Steps in DNA finger printing using RAPD method

 

 What is the full form of RAPD? How many primers are used in RAPD? Describe critically the various steps in DNA finger printing using RAPD method. Discuss the advantages and disadvantages of this method over other finger printing techniques. 

Full form of RAPD:-

       The term RAPD stands for Random Amplification of Polymorphic DNA. It was discovered by Williams et al. in 1991. It is a PCR based molecular marker technique but RAPD amplify segments of DNA which are essentially unknown to the workers, often PCR is used to amplify a known sequence of DNA.

Number of primers are used:-

      Only one random primer is used in the process of RAPD. Here a single short oligonucleotide primer is arbitrarily selected to amplify a set of DNA segment distributed randomly throught the genome. It is only 10 bases long and is usually obtained by in vitro DNA synthesis for which often a sophisticated equipment (called gene machine or oligonucleotide synthesizer) is used.

Steps in RAPD:-

       RAPD approach, save both cost and effort during DNA finger printing. The procedure of RAPD method is as follows-

(i) The genomic DNA of a selected strain or variety or species is isolated in a high molecular weight condition.
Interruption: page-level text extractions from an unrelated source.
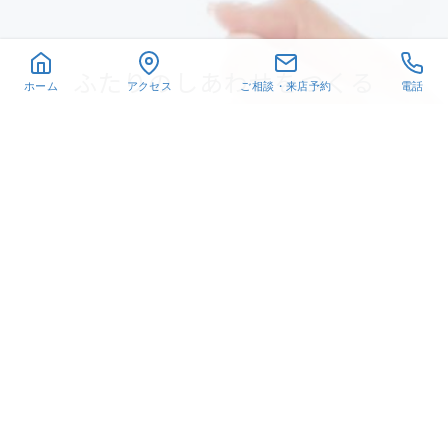
ふたりのしあわせをつくる
ホーム
アクセス
ご相談・来店予約
電話
相談予約
LINEで質問
〒432-8021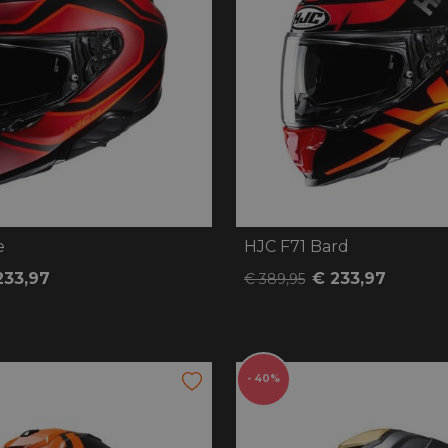
e
HJC F71 Bard
233,97
€ 233,97
€ 389,95
- 40%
(ii) To this DNA, random primer (10bp) is added in excess amount.

(iii) The DNA and oligonucleotide mixture together with Taq DNA polymerase, buffer, dNTPs, are subjected to PCR cycle. In other words the mixture is subjected to repeated cycles of DNA denaturation and renaturation.

(iv) For denaturation, it is usually sufficient to heat the reaction mixture at 94°c for 30-60 seconds.

(v) During renaturation, following denaturation, the oligonucleotide will pair with the homologous sequence present at different location in the genomic DNA. This annealing of template and primer, occurs at 36°c for 2 minutes.

(vi) Therefore DNA polymerase will extend the olidnucleotide and copy the sequence continuous with the sequence with which the oligonucleotide had paired. This complementary strand synthesis occurs at 72°c for 1.5 minutes.

(vii) The repeated cycles of denaturation-renaturation- DNA replication in PCR will therefore amplify the sequence of genomic DNA. Amplification will take place only on two regions of the genome that have the sequence complementary to the random primer at both their 5' ends.

(viii) After several cycle of amplification, the DNAs are subjected to gel electrophoresis. The amplified DNA will form distinct bands which is usually detected by ethidium bromide staining and visible fluroscence under uv light.

Advantages:-

(i) It is a simple and easy technique. Need for a small amount of DNA (5-25 mg) makes it possible to work with populations which are inaccessible for RFLP analysis.

(ii) It involves non radioactive assays.

(iii) It needs a simple experimental set up requiring only a thermocycler and an agarose assembly.

(iv) It does not require species specific probne libraries, thus work can be conducted on a large variety of species where such probe libraries are not available.

(v) It provides a quick and efficient screening for DNA sequence based polymorphism at many loci.

(vi) It does not involve blotting or hybridization steps.

Disadvantages:-

(i) RAPD polymorphisms are inherited as dominant-recessive characters. This causes a loss of information relative to markers which show codominance.

(ii) RAPD primers are relatively short, a mismatch of even a single nucleotide can often prevent the primer from annealing, hence there is loss of band.

(iii) The production of non parental bands in the offspring of known pedigrees warrants its use with caution and extreme care.

(iv) RAPD is sensitive to changes in PCR conditions, resulting in changes to some of the amplified fragments.